Concurrent use of kratom and other drugs has been associated with the development of focal and generalized tonic-clonic seizures, possibly as a result of the inhibitory effect of the active components of kratom on cytochrome P450 enzymes and P-glycoprotein[88]. Death was reported in 91 (59.9%) of 152 kratom-positive persons as documented by the unintentional drug overdose reporting system of the United States[89]. Co-administration of kratom and other medicines has the potential to enhance toxicity. A combination of mitragynine and morphine has been found to improve analgesia and delay the development of morphine tolerance in rats[90]. It has been reported that kratom extracts may alleviate symptoms of ethanol withdrawal by lowering alcohol consumption[91].

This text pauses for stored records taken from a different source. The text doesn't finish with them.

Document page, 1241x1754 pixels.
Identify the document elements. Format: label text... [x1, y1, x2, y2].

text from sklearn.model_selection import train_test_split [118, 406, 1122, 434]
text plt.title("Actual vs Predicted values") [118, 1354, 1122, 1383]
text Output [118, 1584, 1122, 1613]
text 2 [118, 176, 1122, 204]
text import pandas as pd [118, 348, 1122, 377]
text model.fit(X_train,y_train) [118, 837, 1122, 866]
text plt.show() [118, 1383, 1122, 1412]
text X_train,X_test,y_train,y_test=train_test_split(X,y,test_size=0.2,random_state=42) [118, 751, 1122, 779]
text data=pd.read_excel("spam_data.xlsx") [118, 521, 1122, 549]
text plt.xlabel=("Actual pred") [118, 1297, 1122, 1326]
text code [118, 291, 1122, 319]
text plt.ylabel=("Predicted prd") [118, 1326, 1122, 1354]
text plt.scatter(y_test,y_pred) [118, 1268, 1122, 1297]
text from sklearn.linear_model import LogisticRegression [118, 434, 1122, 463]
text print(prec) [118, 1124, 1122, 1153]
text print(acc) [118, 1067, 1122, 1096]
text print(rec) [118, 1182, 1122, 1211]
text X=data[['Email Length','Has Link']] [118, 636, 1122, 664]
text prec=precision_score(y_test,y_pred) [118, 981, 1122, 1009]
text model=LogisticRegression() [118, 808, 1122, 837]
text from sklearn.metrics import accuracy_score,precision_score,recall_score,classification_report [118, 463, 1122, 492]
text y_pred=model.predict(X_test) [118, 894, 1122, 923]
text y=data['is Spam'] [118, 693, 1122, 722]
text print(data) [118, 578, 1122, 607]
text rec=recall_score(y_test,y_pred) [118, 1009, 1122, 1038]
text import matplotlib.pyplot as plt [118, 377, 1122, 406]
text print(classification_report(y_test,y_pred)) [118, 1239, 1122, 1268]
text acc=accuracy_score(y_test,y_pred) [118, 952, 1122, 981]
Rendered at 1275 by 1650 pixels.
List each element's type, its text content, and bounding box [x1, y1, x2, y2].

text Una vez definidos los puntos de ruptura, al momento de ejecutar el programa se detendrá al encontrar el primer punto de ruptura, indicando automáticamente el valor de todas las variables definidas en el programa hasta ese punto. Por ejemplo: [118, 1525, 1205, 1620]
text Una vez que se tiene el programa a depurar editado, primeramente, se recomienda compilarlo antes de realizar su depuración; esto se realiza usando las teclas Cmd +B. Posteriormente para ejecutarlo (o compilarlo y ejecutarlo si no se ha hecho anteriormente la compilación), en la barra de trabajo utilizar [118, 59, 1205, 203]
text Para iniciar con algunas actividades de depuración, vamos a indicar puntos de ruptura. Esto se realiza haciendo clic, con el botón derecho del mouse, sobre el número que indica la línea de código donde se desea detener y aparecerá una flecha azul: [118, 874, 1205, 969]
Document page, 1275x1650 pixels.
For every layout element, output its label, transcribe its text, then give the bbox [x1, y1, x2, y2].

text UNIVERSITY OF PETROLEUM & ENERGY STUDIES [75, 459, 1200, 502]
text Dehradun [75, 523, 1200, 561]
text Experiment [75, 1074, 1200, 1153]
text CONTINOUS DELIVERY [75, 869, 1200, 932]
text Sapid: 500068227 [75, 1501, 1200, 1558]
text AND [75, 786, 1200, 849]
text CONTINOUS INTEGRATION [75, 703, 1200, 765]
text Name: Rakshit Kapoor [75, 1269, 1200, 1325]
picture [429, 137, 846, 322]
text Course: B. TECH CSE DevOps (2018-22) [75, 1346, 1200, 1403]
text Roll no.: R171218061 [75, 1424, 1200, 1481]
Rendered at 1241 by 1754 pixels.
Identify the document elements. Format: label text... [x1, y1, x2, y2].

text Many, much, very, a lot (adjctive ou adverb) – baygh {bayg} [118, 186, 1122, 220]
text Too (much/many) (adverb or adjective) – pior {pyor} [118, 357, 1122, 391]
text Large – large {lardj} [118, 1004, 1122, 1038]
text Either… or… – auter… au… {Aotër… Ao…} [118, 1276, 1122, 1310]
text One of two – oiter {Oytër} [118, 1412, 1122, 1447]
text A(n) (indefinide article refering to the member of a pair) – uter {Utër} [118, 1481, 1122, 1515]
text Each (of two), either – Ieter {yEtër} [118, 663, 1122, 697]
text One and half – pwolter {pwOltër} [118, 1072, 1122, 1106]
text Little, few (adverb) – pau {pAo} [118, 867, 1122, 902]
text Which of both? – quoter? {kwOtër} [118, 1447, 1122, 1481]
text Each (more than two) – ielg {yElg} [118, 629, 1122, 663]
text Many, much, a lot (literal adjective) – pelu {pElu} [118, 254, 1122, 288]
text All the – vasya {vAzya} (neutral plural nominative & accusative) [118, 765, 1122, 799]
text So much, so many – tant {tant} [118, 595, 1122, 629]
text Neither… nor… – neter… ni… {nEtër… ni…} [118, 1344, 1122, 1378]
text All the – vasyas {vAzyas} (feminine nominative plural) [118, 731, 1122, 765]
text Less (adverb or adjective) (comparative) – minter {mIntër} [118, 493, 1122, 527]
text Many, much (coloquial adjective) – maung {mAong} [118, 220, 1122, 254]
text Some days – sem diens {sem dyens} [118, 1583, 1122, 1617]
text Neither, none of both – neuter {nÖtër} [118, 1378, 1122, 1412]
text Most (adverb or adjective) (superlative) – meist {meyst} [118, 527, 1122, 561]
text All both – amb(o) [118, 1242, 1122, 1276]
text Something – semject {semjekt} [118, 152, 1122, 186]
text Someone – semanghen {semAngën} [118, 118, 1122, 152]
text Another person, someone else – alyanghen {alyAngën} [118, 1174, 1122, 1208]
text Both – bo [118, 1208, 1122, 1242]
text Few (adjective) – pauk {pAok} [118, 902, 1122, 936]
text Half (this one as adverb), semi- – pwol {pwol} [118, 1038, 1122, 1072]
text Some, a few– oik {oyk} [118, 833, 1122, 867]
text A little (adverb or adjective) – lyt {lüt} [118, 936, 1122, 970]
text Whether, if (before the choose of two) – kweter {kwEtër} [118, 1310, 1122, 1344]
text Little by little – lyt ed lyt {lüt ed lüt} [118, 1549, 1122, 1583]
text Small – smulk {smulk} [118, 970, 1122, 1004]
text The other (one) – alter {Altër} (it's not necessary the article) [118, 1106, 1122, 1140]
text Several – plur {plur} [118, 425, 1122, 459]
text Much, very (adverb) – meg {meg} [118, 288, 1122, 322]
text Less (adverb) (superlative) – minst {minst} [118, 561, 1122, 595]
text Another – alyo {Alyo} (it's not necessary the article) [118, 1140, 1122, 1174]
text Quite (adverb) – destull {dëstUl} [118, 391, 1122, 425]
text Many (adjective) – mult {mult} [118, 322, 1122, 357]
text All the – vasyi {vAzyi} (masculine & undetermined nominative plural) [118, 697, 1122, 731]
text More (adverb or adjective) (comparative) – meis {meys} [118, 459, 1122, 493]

Muscle relaxation is a common physiological consequence of opiate usage and is frequently noted in kratom users[92]. Mitragynine and other kratom alkaloids may operate similarly to other opiates on the neuromuscular junction[92]. Mitragynine may also cause mild tremors and stiff fingers and toes[93]. This might be explained by the way stimulant and depressive effects are classified at low and high dosages, respectively. Seizures have been observed following kratom usage[92]. Intriguingly, seizures associated with kratom usage doubled in Thailand between 2005 and 2011[16].

A more recent study revealed that kratom caused hepatotoxicity in patients[94]. In addition, kratom-mediated liver damage, stomach pain, jaundice, pruritus, and dark urine were often reported as presenting signs and symptoms[95]. Autopsy results of kratom-related fatalities showed the presence of edema in the brain and lungs, as well as congestion in several organs[96].

A variety of organ systems can be affected due to kratom usage, which include kidney injury[97], cardiotoxicity and arrhythmia[98,99], thyroid injury and hypothyroidism[100], lung injury/acute respiratory distress syndrome[101,102], neonatal abstinence syndrome[103-107], and hepatic injury[108-111]. Amongst these, hepatic injury such as cholestatic hepatitis pattern similar to other drug-related injuries is frequently reported[112]. A number of neurological problems associated with kratom toxicity, including acute brain damage and coma, were documented[112].

Toxicity of kratom is dose-dependent, especially when kratom powder dosages surpass 8 g[86]. An overdose fatality from kratom alone is not common, although it has been reported in the United States and Southeast Asia[113]. This is in line with pharmacologic research and epidemiological investigations of kratom in Southeast Asia. Unlike morphine-like opioids, kratom does not cause life-threatening respiratory depression and is not linked to the personal and societal impairment that morphine-like opioids are linked to[3,8,113].


Kratom exerts its pharmacological effects in a dose-dependent manner, where it acts as a stimulant at low doses and a depressant at high doses. Regular usage of kratom can lead to dependency. The cellular mechanisms of kratom are complex and not well understood. The major alkaloid of the kratom leaves, mitragynine, and its minor alkaloid, 7-hydroxymitragynine, are likely responsible for the pharmacological effects of kratom. As the data have shown so far, deaths due to the sole use of kratom are rare. Typically, the combination use of kratom with other illicit drugs are the main causes of death. Given the valuable therapeutic properties of kratom, total banning of kratom will be a great loss to the pharmaceutical industry. Instead controlled usage should be practiced especially in the event of kratom misuse for recreational purposes. Considering both benefits and risks of kratom usage, one can wisely choose to use it for good.